Although in most cases, the leakage of the valve can be temporarily solved by the above method for normal temperature working conditions, under low or even ultra-low temperature working conditions, all parts will be affected by thermal expansion and contraction and will be deformed to varying degrees, particularly at the key positions of the sealing ring and the valve body sealing surface. The structure of the oblique cone surface will be affected by factors such as irregular shape or uneven wall thickness, leading to different shrinkage directions and amounts. Therefore, it is difficult to meet the sealing grade requirements of BS6364 using the common compensation methods mentioned above, and even more challenging to meet the performance requirements of MESC SPE 77-200 Shell for ultra-low temperature valves under low temperatures.
 

As shown in Figure 2, the structure of a metal-seated butterfly valve with a movable, replaceable valve seat is mainly composed of a valve body, a sealing ring (generally made of stainless steel and processed or bonded in multiple layers), a sealing pressure plate, a valve stem, a tapered pin (some companies use cylindrical pins), a butterfly plate, a movable valve seat, and fasteners.
 
 
Figure 2  Structure of a metal seated butterfly valve with a movable replaceable valve seat
 

Technical Point Analysis: Given the difficulty in maintaining valves with BW (welded end), a sealing structure with a replaceable valve seat has been developed based on conventional eccentric metal-seated butterfly valves.
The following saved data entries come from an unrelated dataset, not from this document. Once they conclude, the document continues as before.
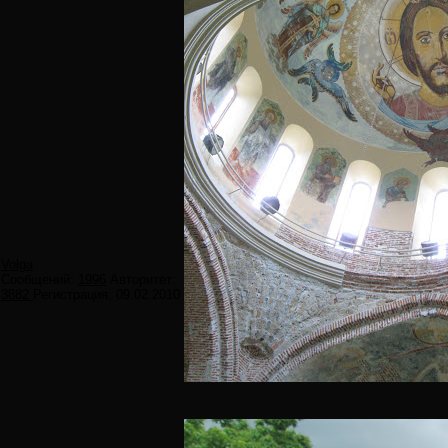
Volga
Сообщений:
1996
Авторитет:
3882
Регистрация:
09.02.2010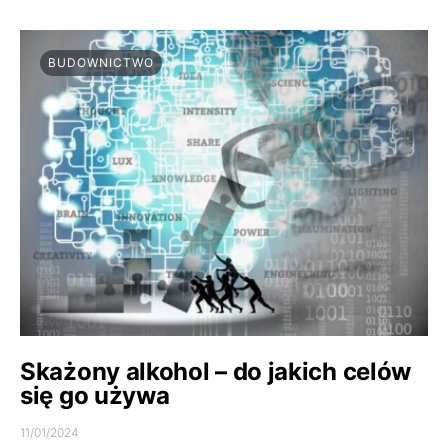
BUDOWNICTWO
Skażony alkohol – do jakich celów
się go używa
11/01/2024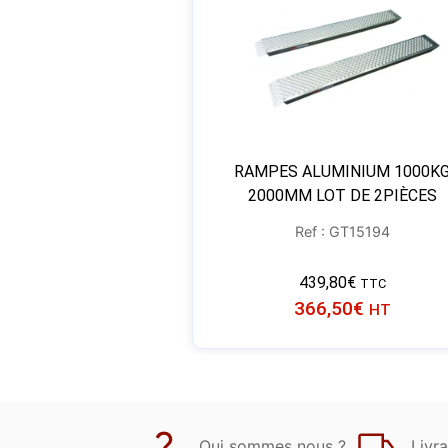
RAMPES ALUMINIUM 1000K
2000MM LOT DE 2PIÈCES
Ref : GT15194
439,80
€
TTC
366,50
€
HT
Qui sommes nous ?
Livra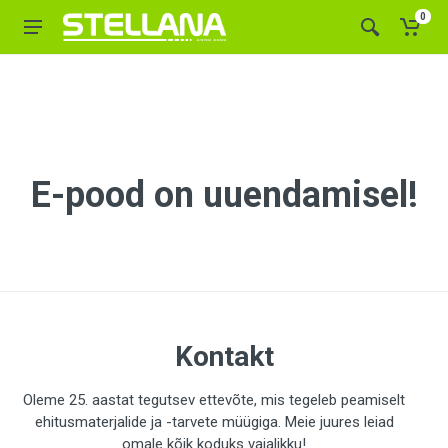
0
E-pood on uuendamisel!
Kontakt
Oleme 25. aastat tegutsev ettevõte, mis tegeleb peamiselt
ehitusmaterjalide ja -tarvete müügiga. Meie juures leiad
omale kõik koduks vajalikku!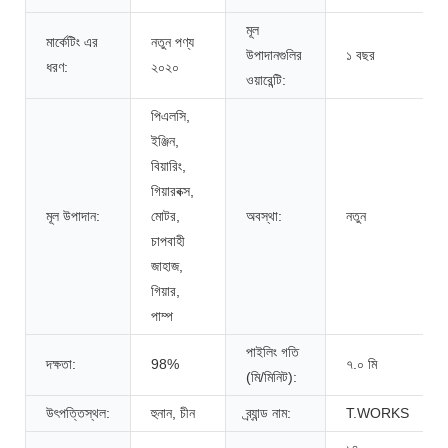
মূল
মার্কেটিং এর
নতুন পণ্য
উপাদানগুলির
১ বছর
ধরণ:
২০২০
ওয়ারেন্টি:
পিএলসি,
ইঞ্জিন,
বিয়ারিং,
গিয়ারবক্স,
মূল উপাদান:
মোটর,
অবস্থা:
নতুন
চাপবাহী
জাহাজ,
গিয়ার,
পাম্প
পাইলিং গতি
দক্ষতা:
98%
৭.০ মি
(মি/মিনিট):
উৎপত্তিস্থল:
হুনান, চীন
ব্র্যান্ড নাম:
T.WORKS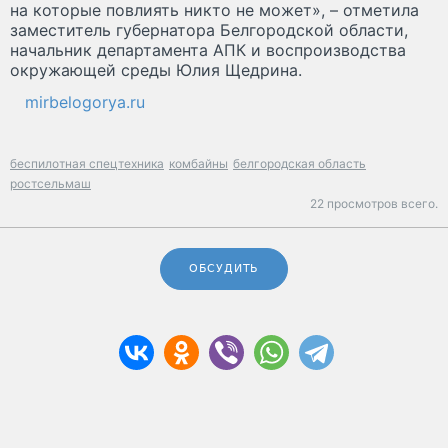
на которые повлиять никто не может», – отметила
заместитель губернатора Белгородской области,
начальник департамента АПК и воспроизводства
окружающей среды Юлия Щедрина.
mirbelogorya.ru
беспилотная спецтехника
комбайны
белгородская область
ростсельмаш
22 просмотров всего.
ОБСУДИТЬ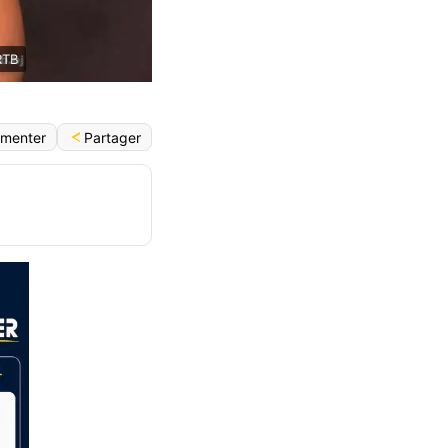
RTB
Partager
menter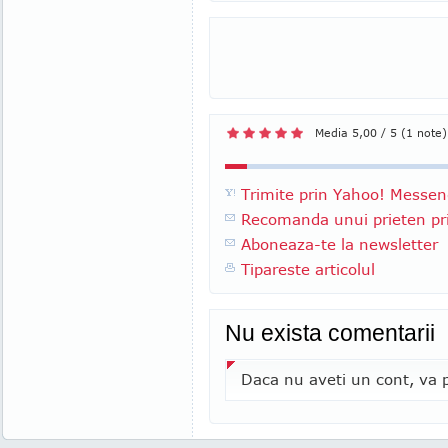
Media 5,00 / 5 (1 note)
Trimite prin Yahoo! Messen
Recomanda unui prieten pri
Aboneaza-te la newsletter
Tipareste articolul
Nu exista comentarii
Daca nu aveti un cont, va p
The butterfly plate, sealing pressure plate, and sealing ring of this metal-seated butterfly valve with a replaceable valve seat are not significantly different from those of conventional structures. The metal valve seat and valve body are split structures, which is equivalent to separating the valve seat from the valve body in conventional designs. A metal gasket is typically used to create a seal between the split valve seat and the valve body. A multi-open ring is positioned behind the split valve seat. The screws and the multi-open ring are threaded and pass through threaded holes to the back of the movable valve seat. By fully tightening the screws, an effective seal is created between the movable valve seat and the valve body. This is typically a static seal, and no damage is expected to occur.
 
When the seal between the valve seat and the sealing ring leaks due to dynamic wear or other reasons, the reserved maintenance manhole can be opened, the screws can be removed, and the multi-open ring can be taken out to replace core components such as the movable valve seat or the sealing ring. Compared with the conventional body-type sealing form, this structure offers certain advantages in terms of maintenance time and cost, but the overall opening and closing method and sealing principle remain unchanged. During each closure, the sealing ring and the valve seat sealing surface must still undergo some wear and interference to achieve the sealing effect, which impacts the product’s service life, especially in medium cut-off positions with frequent switching. This issue is particularly pronounced.